■ Problems
A. Answer each question from the Behar transcript, one line per answer marked (i), (ii), (iii).
(i) What does the first speaker say is often lacking in sexual assault cases?
(ii) What does that speaker call the situation, despite it being "sick and twisted"?
(iii) What does Behar do at the end, according to the commentator, after the woman explains in detail?
B. Extend the Behar transcript with what comes after its last line.

■ Selected excerpt
----

Well, as sick and twisted as it is, I'd like to look at this as a fantastic blessing in disguise.
So often in sexual assault cases, you don't have any corroboration.
So all of a sudden someone gets picked up and a search warrant comes out and on the computer you have this, you have some sort of corroboration.
But the reason why that this is not illegal...
Wait, wait, wait.
Stop there for a second.
Tell me some more about that part.
In other words, parents can see the information and protect their children now that they know exactly what they're going to do to these people?
What?
She misses the point completely.
This woman...
I mean, Behar, does she even listen to her guests?
No, of course not.
Let me just roll that back a little bit.
Let's just hear her kick into that again.
What an idiot.
Tell me more about that part.
In other words, parents can see the information and protect their children now that they know exactly what they're going to do, these people?
It hurts.
Is there more?
Yeah, actually, it gets better.
And what's really funny about this, because Behar missed the point, and the woman explains it in great detail, which we have to discuss, then Behar just dismisses her at the end, because she still never gets it, so she says, well, whatever, whatever, and she goes to the next person.
It's hilarious.
Listen, listen, listen.
Is that what you're saying?

----

■ Provided material
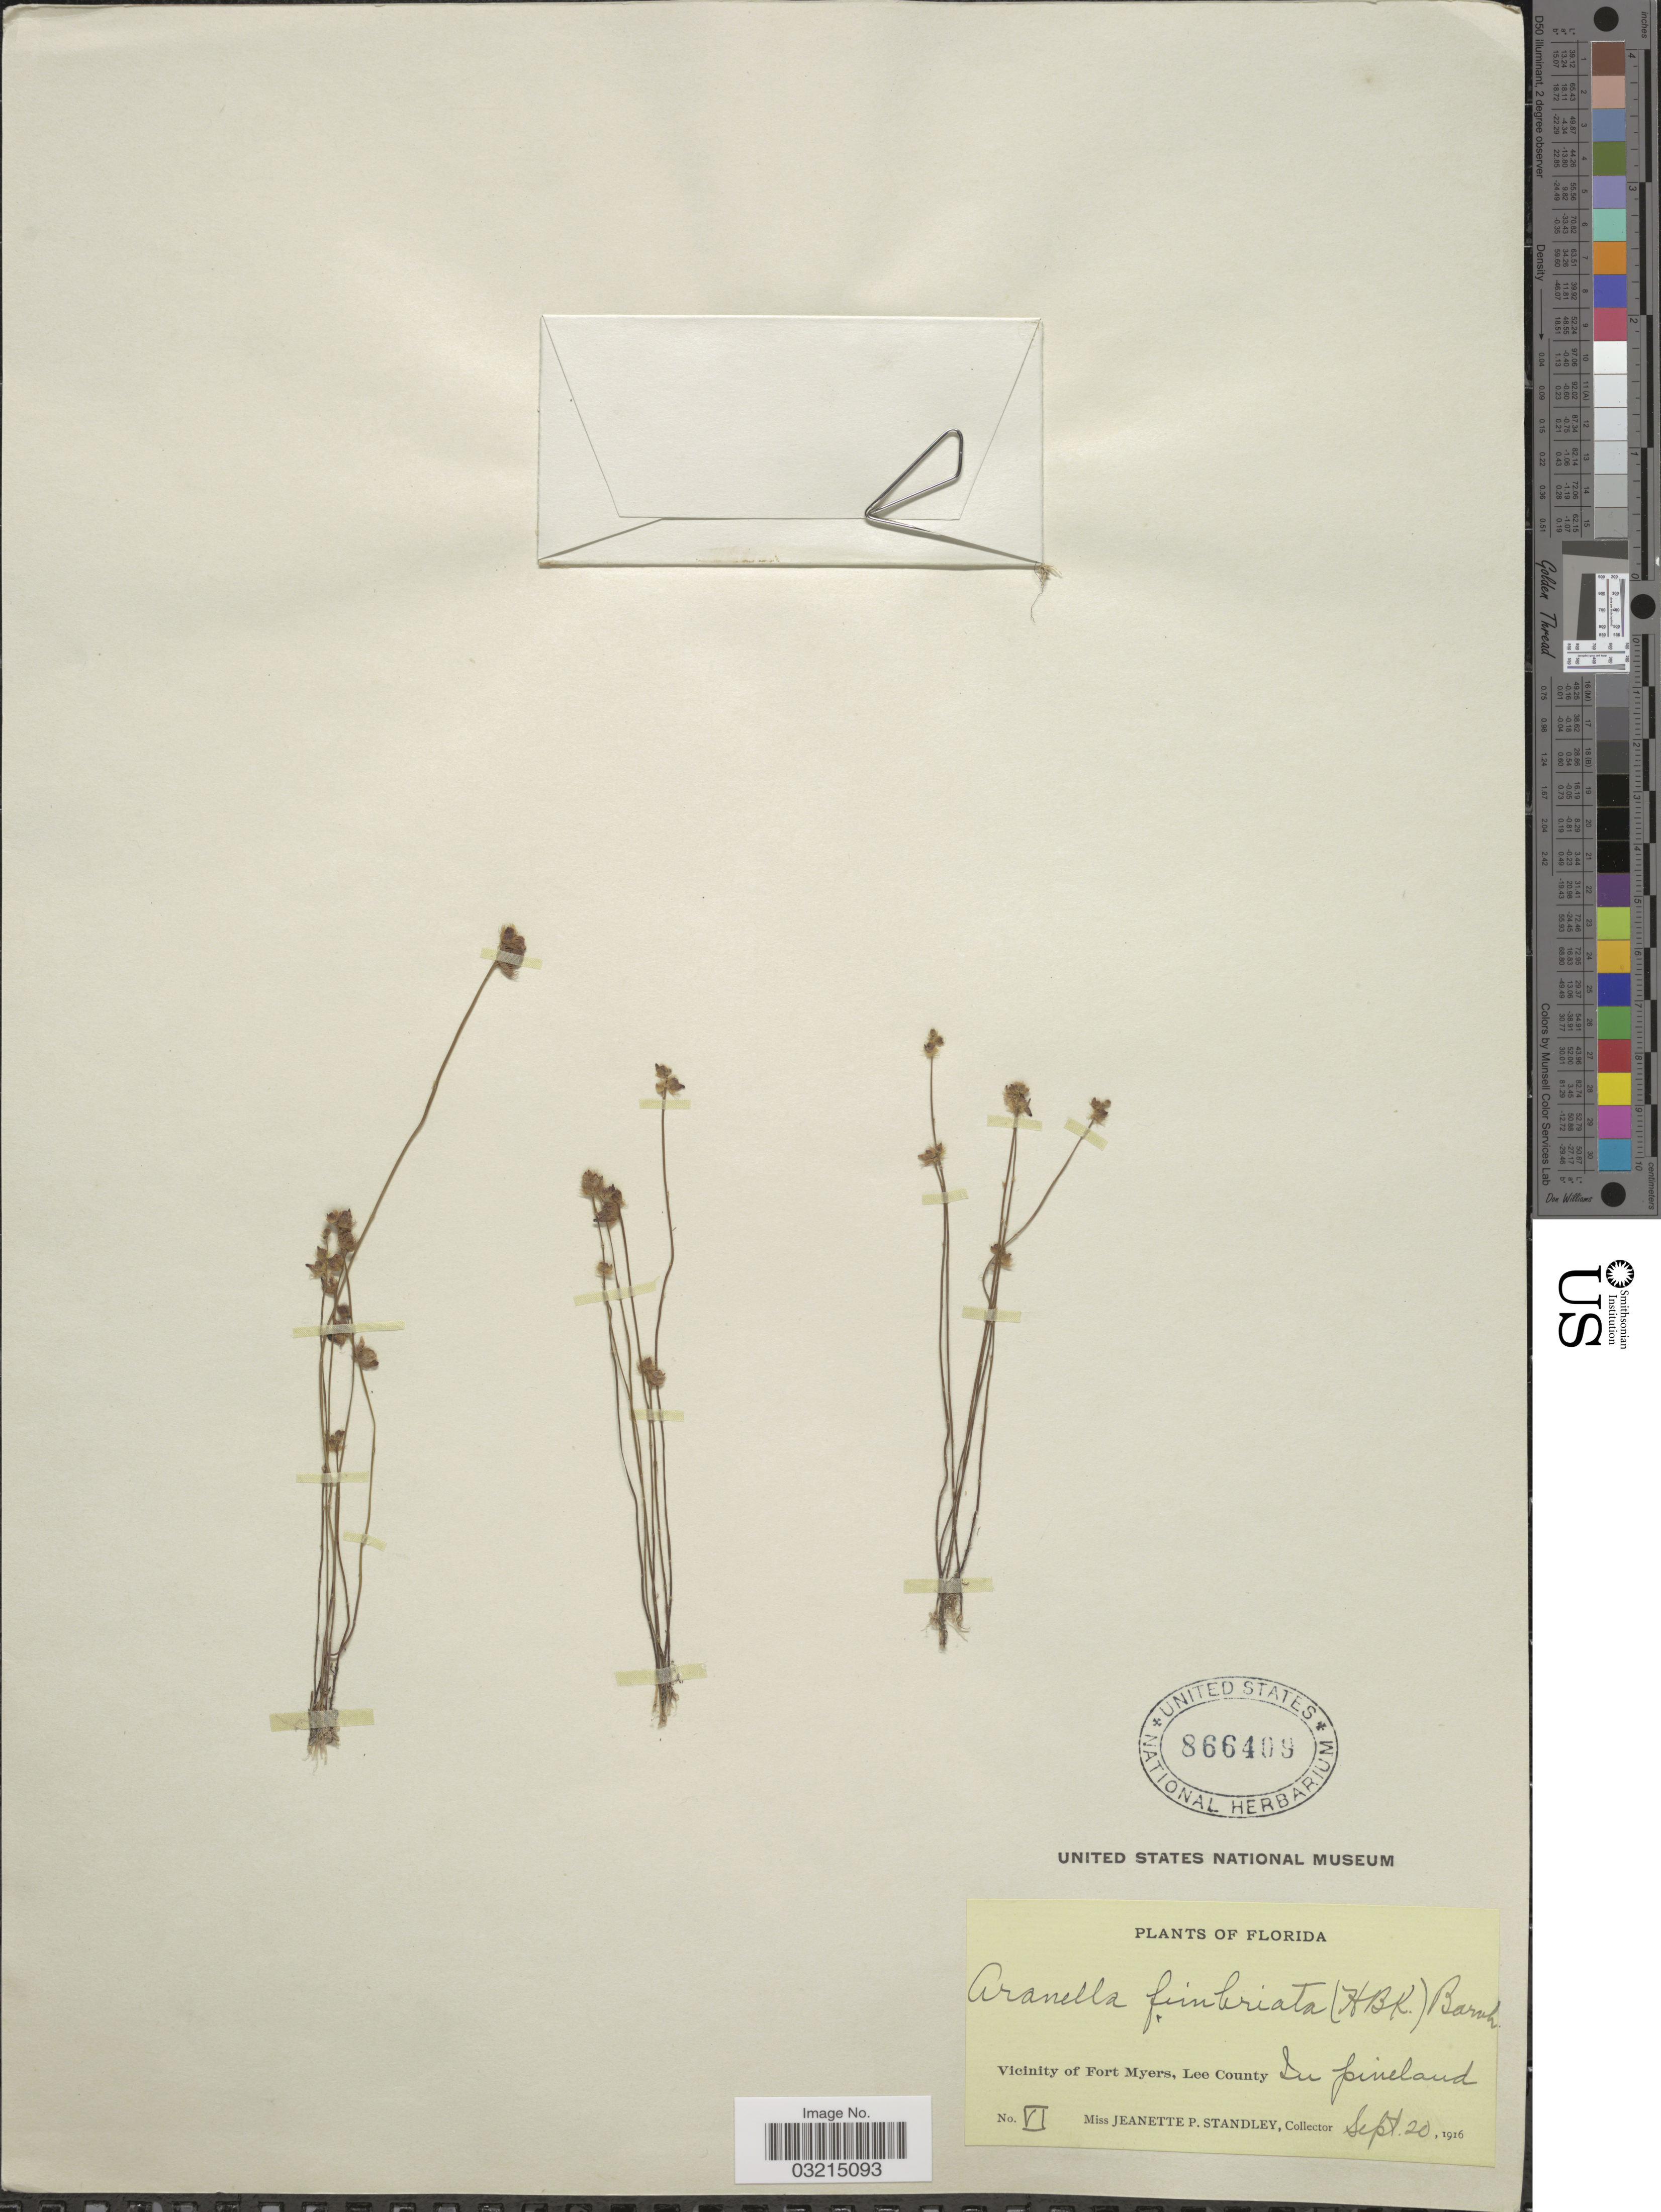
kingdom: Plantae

----

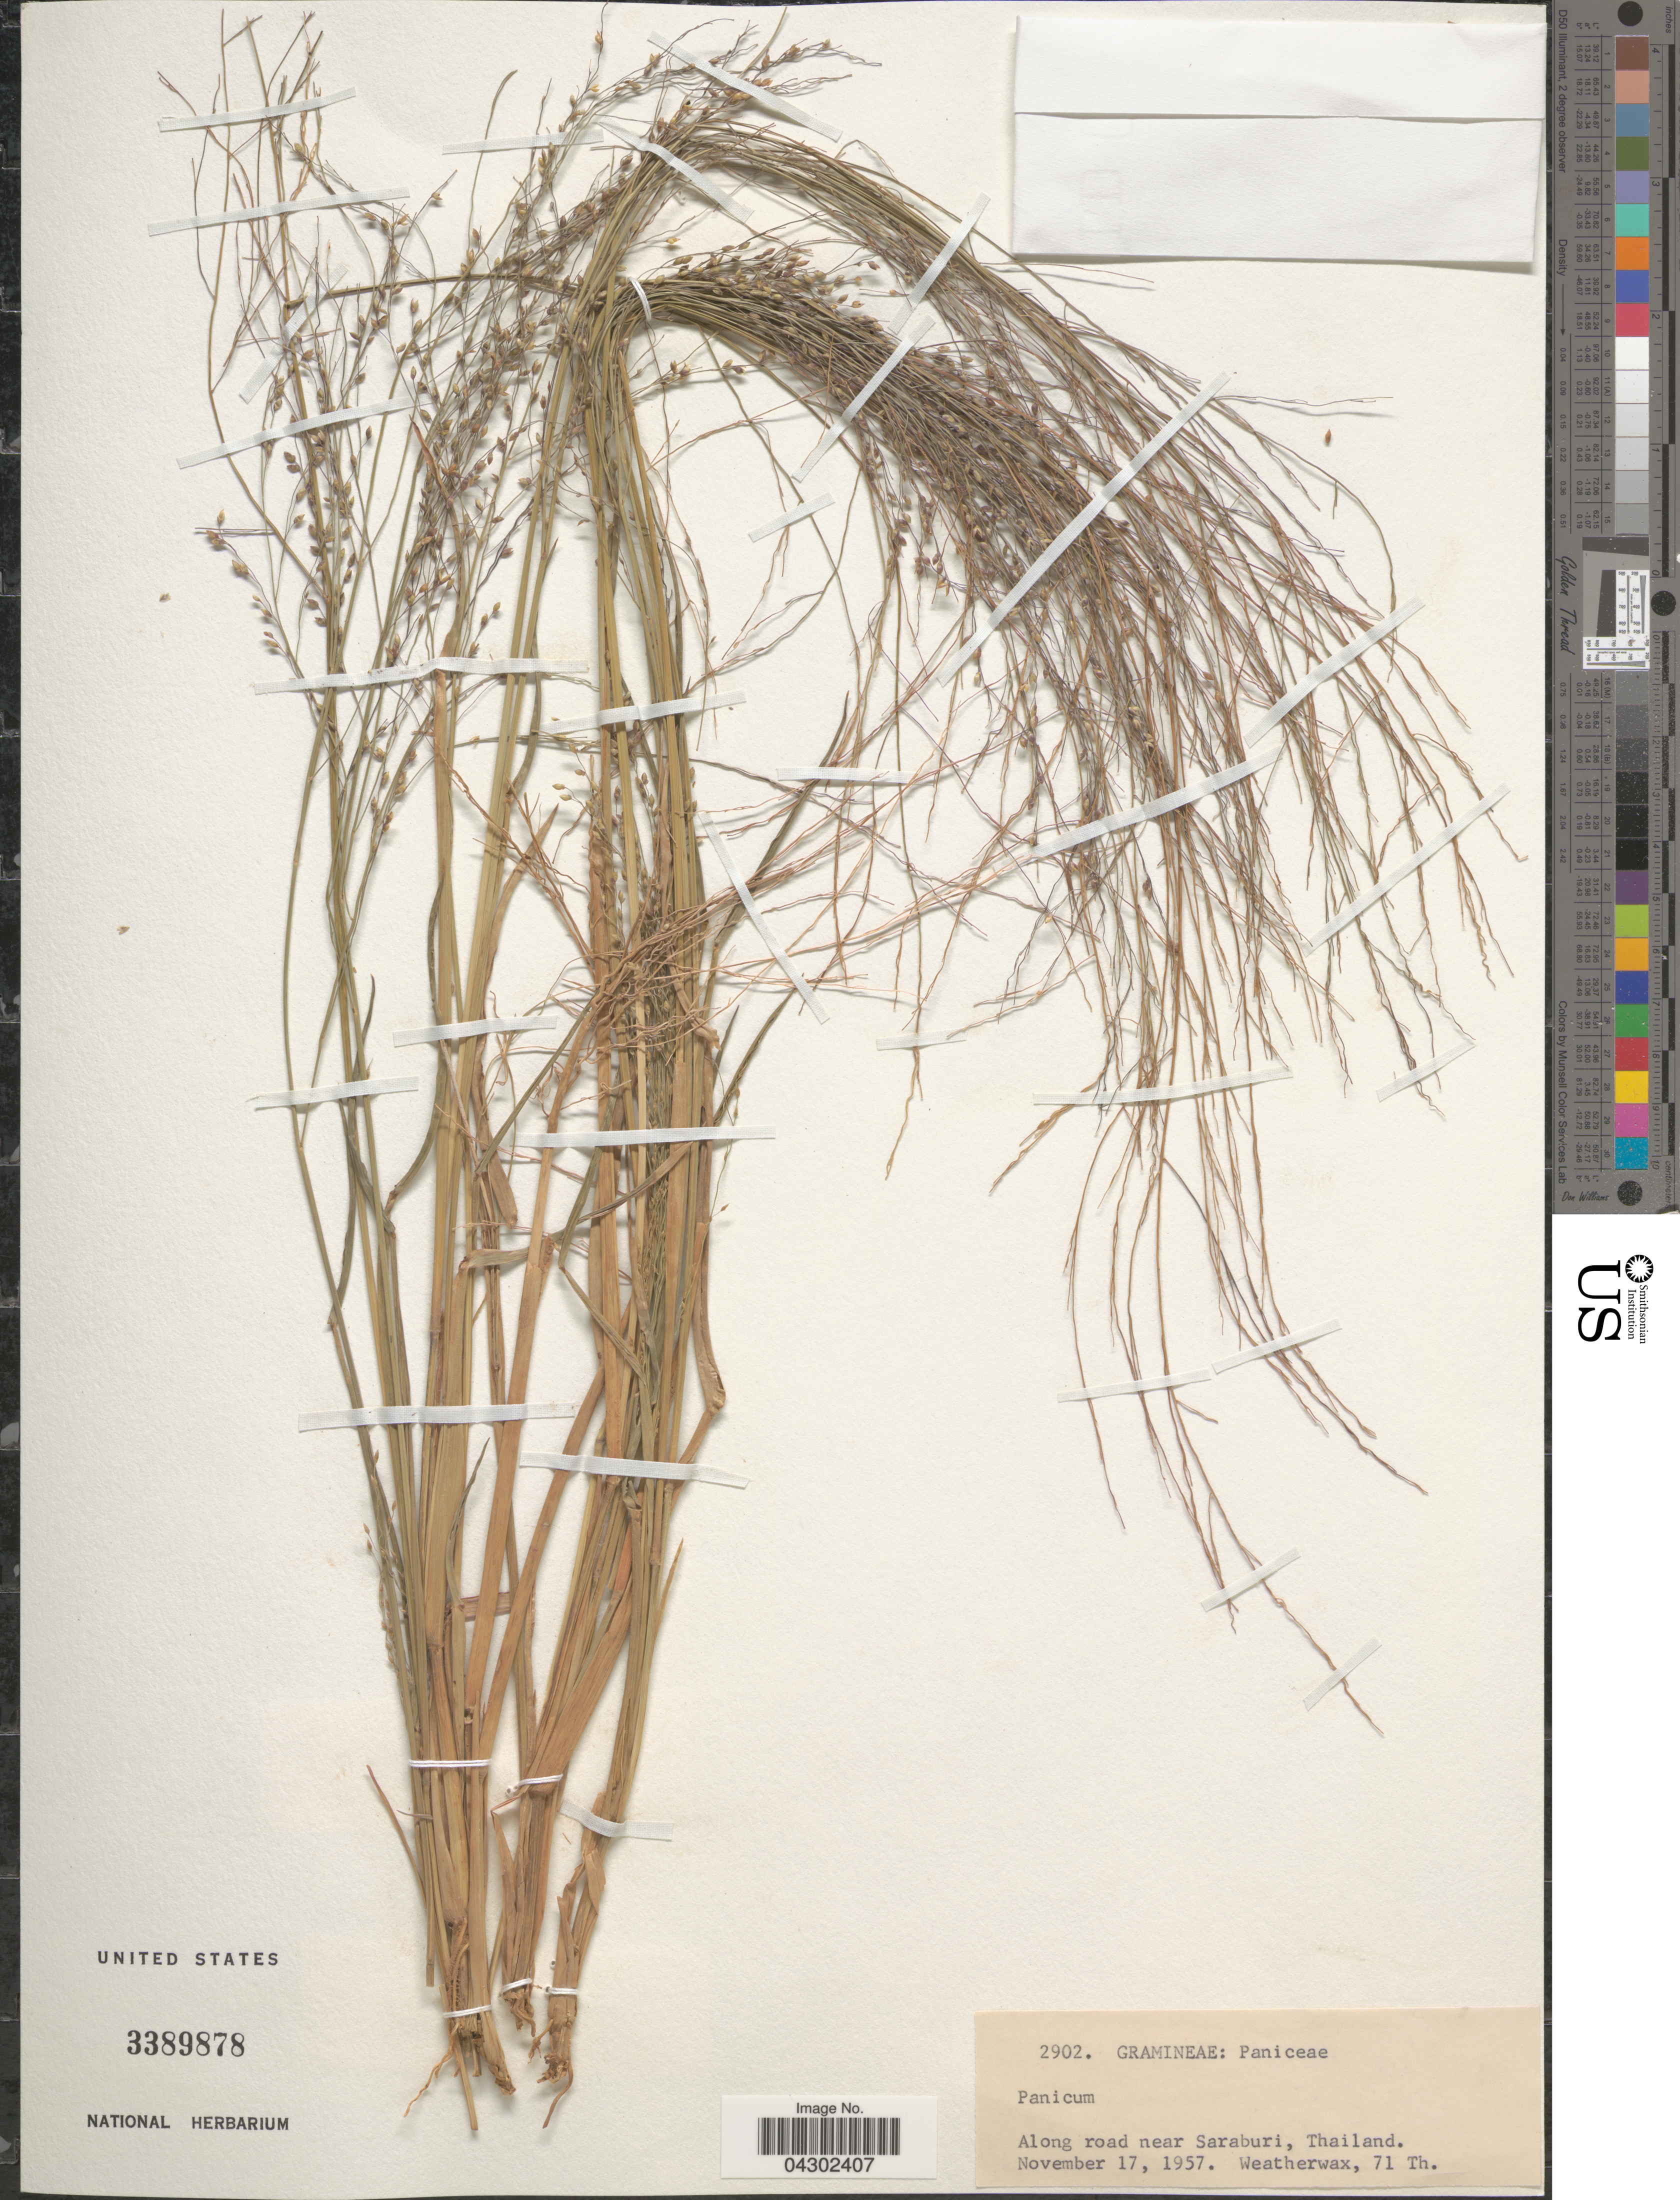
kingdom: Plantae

----

■ Outputs for the tasks
A.
(i) Corroboration.
(ii) A fantastic blessing in disguise.
(iii) She dismisses the woman, saying "well, whatever, whatever," and goes to the next person.

B.
Well, that's one element, but even better is, let's say a kid makes a report against a perpetrator, and normally that would be a he-said-she-said case, but let's say that the cops go out and issue a search warrant, all of a sudden they go on the computer and they find this manual.
Well, by downloading the manual and taking the child's words, now you have corroboration on a crime that may not have been prosecutable before.
I see, okay.
All right, Ed, police...
I see.
Okay, Ed, back to this manual.
So Bayer obviously wants to get a hold of the manual.
She's encouraging parents to get a hold of the manual so they can reverse engineer it.
Yeah, because we have to understand how do pedophiles find children?
Well, they go to church.
I think you should ask the Pope.
Maybe he has the manual.
Whatever the case is, it seems to me as though there's a slam dunk if all you have to do is plant this manual on somebody's computer.
Exactly.
Just email it to them.
Or email it to them.
That would be fine.
You email it to them and then you do a false accusation.
This is how you get rid of political enemies.
Email this to them.
False accusation from some dumb kid who's been talked into it.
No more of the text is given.